Egyptian government has endorsed Tuesday a plan to raise international bonds at values worth $1.5 billion, aiming to allure influx of new foreign capitals.
The country will be issuing its first international bond since 2010, , as investor confidence in the country gradually returns after the turmoil which followed the 2011 revolution.
In October, Egypt’s Minister of Finance Hany Qadry announced that the Egyptian government would be tapping international bond markets. The Finance Ministry has not yet determined the maturity of the anticipated international bonds, he noted.
Meanwhile, minister Qadry has considered Fitch Ratings’ decision to upgrade its evaluation of the Egyptian economy as an important positive step to boost investor confidence.
The minister said that the move supports recent efforts by the government to save funds for its developmental plans and attract more investments in the coming period, especially since it is the first time to raise Egypt’s credit rating following a series of devaluations over the past few years.
Fitch Ratings had previously upgraded Egypt’s long-term foreign and local currency Issuer Default Ratings (IDR) to ‘B’ from ‘B-‘. The outlooks are stable.

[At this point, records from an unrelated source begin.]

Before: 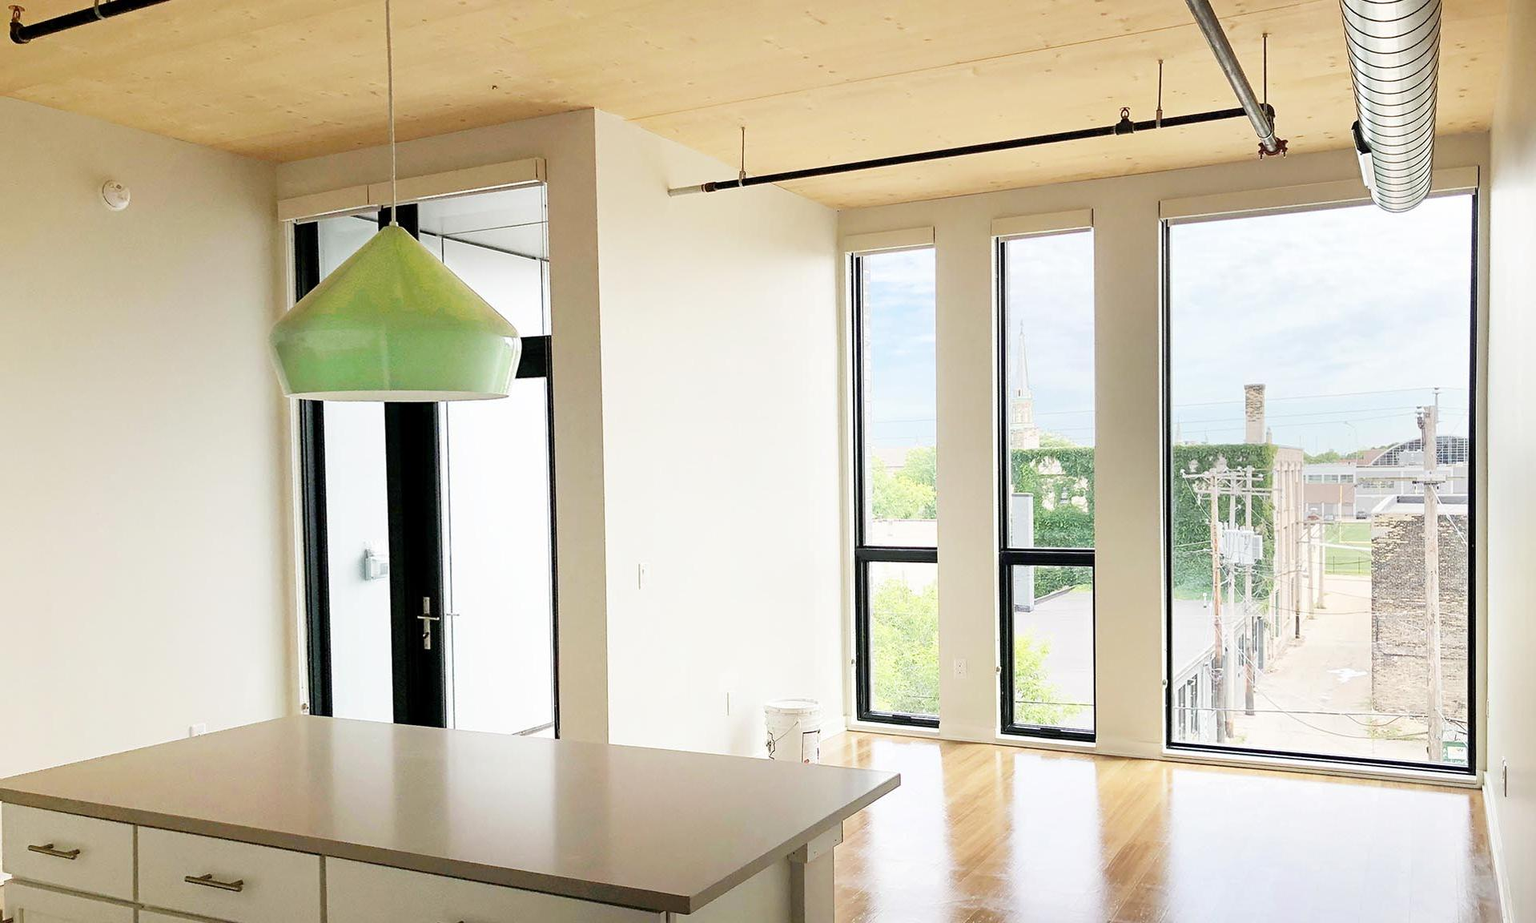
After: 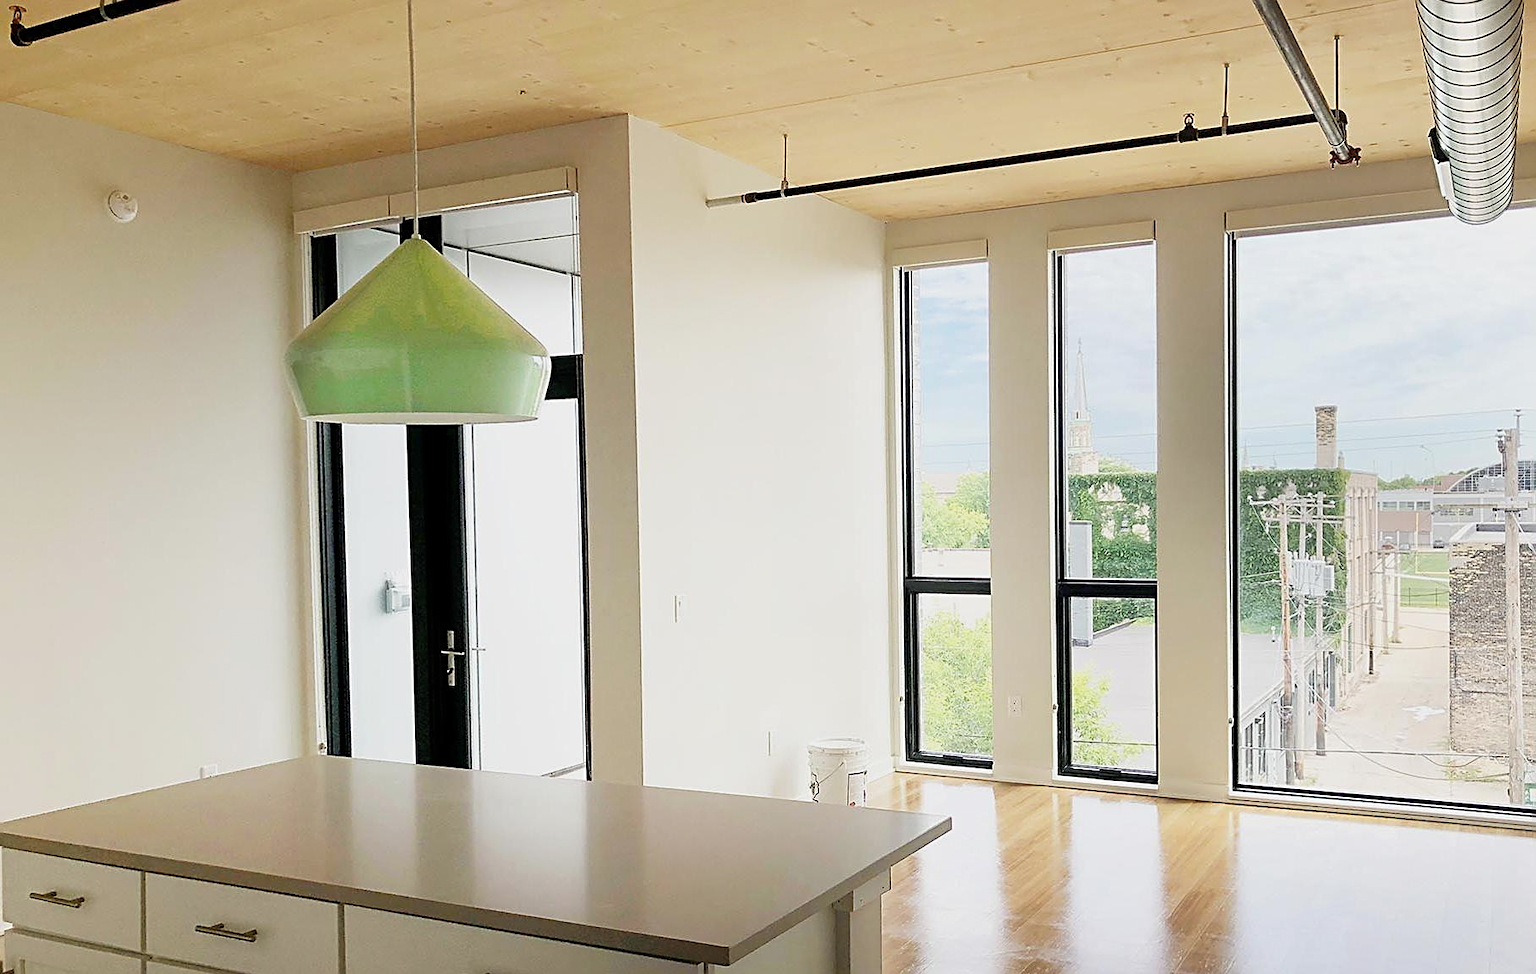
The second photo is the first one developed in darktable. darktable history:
exposure: exposure -0.238 EV, compensate exposure bias true, compensate highlight preservation false
sharpen: amount 0.538
crop and rotate: right 5.358%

Fitch has also upgraded the issue ratings on Egypt’s senior unsecured foreign and local currency bonds to ‘B’ from ‘B-‘. The Country Ceiling has been upgraded to ‘B’ from ‘B-‘ and the short-term foreign currency IDR is affirmed at ‘B’.
Fitch attributed its new rating to the structural and financial reforms carried out by the government to enhance the economy.
According to the minister, the upgrade came simultaneously with praise by several other international financing institutions as well as concluding measures over negotiations with the International Monetary Fund (IMF) during the past month. The minister said that the IMF delegation praised the Egyptian economy and its ability to achieve the required goals over the medium term. He added that such initiatives will bring the highest benefit to the economy during the economic summit slated for March in Sharm el-Sheikh.
Fitch’s decision was based on several economic and political developments such as the government’s adopted strategy to rationalize energy subsidies and widen the tax base. This has led to improvements in the budget’s total deficit, as Fitch expected a deficit of 10.2 percent of GDP in fiscal year 2014-2015, compared to 12.8 percent in FY2013-2014.
Fitch also expects the economy to achieve a growth rate for the ongoing fiscal year of 4.2 percent which is higher than the government’s expected rate of 3.8 percent marking an average of 2 percent increase in growth rates over the past three years.
Fitch also indicated political stability since President Abdel Fattah al-Sisi came to office, which reflects the people’s desire to achieve stability.